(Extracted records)
______

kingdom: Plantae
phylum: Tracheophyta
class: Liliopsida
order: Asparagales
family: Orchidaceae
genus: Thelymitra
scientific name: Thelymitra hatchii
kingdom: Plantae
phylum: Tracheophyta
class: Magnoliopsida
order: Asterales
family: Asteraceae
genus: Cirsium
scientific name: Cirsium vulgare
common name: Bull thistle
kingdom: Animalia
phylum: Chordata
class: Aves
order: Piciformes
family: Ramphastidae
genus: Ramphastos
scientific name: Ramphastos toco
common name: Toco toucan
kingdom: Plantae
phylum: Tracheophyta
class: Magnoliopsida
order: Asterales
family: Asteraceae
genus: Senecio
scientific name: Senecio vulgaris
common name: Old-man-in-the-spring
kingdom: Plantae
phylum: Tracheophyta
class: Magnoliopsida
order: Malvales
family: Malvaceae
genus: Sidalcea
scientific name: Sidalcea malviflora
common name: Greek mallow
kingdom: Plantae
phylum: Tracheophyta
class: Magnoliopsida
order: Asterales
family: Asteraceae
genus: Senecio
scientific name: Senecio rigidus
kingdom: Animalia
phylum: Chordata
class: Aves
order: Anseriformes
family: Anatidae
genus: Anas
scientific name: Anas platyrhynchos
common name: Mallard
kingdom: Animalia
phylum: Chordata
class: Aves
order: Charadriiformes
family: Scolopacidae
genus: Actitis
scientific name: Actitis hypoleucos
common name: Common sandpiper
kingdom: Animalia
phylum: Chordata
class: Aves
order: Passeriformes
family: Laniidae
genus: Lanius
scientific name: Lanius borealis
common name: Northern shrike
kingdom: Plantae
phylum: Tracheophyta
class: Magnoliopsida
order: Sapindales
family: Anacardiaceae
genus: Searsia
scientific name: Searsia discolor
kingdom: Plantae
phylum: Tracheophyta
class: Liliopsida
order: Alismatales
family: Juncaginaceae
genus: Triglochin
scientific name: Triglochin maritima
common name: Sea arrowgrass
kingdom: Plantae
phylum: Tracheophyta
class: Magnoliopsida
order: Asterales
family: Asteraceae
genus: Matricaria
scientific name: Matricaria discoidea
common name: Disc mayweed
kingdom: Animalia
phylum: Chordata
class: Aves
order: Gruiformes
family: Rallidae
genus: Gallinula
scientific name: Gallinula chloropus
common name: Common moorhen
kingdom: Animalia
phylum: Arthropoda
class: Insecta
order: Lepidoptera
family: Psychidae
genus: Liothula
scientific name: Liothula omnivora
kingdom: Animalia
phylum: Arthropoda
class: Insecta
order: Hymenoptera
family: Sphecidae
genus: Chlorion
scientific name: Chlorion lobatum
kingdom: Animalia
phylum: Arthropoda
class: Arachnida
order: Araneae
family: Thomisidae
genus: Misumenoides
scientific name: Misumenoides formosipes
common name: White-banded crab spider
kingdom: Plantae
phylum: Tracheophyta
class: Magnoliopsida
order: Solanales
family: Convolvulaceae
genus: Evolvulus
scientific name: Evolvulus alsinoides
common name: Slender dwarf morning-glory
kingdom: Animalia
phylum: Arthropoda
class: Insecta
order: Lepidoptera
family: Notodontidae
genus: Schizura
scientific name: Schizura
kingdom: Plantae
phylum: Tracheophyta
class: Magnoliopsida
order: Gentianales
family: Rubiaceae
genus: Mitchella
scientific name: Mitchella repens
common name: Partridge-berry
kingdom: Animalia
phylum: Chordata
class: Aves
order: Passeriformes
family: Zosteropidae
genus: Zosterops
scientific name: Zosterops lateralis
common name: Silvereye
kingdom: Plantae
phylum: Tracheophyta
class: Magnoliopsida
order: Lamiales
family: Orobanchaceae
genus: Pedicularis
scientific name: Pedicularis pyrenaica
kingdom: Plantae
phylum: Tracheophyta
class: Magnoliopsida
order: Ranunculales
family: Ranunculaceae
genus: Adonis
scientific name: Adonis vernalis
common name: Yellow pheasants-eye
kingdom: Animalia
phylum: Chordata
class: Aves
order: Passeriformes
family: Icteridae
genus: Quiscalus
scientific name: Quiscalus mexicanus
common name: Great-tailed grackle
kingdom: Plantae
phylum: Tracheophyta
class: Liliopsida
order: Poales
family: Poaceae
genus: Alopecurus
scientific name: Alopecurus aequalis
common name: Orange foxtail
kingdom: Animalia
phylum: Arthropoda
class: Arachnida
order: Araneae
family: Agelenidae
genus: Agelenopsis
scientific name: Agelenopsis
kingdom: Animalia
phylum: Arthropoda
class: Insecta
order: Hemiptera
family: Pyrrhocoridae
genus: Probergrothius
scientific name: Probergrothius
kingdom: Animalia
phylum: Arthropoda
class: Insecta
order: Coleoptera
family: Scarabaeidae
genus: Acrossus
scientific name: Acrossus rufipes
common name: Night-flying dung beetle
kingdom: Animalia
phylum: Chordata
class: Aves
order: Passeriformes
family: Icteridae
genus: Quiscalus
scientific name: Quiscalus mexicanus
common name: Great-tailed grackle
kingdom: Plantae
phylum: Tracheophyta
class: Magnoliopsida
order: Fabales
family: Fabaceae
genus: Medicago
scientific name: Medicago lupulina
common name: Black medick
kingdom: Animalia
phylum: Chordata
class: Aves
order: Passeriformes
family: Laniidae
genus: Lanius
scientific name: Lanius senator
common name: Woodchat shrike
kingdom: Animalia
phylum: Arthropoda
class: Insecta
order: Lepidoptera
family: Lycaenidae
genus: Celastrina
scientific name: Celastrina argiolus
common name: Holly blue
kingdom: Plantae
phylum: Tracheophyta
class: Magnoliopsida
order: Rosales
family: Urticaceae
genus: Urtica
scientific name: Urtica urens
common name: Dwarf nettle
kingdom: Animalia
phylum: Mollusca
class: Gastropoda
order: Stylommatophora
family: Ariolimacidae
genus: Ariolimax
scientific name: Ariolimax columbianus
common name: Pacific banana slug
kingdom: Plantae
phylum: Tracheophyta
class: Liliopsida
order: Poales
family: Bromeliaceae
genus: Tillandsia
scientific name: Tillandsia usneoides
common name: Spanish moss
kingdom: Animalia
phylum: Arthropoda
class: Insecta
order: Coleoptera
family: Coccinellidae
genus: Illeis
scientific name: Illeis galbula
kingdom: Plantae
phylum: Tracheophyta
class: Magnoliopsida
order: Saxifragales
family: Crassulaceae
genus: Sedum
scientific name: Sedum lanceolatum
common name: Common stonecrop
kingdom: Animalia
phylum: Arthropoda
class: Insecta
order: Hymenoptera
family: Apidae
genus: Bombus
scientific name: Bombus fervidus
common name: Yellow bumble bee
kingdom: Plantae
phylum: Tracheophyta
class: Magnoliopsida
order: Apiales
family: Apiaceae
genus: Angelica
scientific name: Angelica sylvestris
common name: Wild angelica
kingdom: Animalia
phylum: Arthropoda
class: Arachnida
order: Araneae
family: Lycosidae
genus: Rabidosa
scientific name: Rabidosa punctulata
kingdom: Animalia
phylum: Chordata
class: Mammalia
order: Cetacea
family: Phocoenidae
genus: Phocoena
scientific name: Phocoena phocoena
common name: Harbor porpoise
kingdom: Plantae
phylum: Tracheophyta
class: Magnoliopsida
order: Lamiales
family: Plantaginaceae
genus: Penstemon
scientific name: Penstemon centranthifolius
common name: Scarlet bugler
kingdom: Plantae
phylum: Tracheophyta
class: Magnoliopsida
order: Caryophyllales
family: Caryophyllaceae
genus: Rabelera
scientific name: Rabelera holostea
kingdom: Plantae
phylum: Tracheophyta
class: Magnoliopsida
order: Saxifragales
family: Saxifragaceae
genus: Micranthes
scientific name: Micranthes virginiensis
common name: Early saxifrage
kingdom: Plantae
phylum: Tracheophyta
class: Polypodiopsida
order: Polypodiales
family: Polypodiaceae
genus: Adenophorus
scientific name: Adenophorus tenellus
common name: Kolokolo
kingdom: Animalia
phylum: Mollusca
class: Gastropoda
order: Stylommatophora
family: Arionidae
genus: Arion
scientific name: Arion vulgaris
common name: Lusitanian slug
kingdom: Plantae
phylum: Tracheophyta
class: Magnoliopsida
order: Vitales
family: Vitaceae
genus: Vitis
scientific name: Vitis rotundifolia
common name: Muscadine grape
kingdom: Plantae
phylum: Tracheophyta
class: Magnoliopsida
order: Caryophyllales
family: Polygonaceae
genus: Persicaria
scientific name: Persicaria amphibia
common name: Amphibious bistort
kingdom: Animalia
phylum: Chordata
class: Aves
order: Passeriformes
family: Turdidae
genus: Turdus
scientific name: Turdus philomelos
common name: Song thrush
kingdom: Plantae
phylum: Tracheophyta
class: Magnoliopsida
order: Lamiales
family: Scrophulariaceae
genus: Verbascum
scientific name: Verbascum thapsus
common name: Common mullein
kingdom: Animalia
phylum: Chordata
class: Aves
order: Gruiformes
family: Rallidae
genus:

______

**REQUIRED TASK**
Convert the lines between the one containing "genus: Cirsium" and the one containing "order: Malvales", inclusive, into a JSON list of strings with one string per line, omitting blank lines.

**SOLUTION TO THIS PROBLEM**
[
  "genus: Cirsium",
  "scientific name: Cirsium vulgare",
  "common name: Bull thistle",
  "kingdom: Animalia",
  "phylum: Chordata",
  "class: Aves",
  "order: Piciformes",
  "family: Ramphastidae",
  "genus: Ramphastos",
  "scientific name: Ramphastos toco",
  "common name: Toco toucan",
  "kingdom: Plantae",
  "phylum: Tracheophyta",
  "class: Magnoliopsida",
  "order: Asterales",
  "family: Asteraceae",
  "genus: Senecio",
  "scientific name: Senecio vulgaris",
  "common name: Old-man-in-the-spring",
  "kingdom: Plantae",
  "phylum: Tracheophyta",
  "class: Magnoliopsida",
  "order: Malvales"
]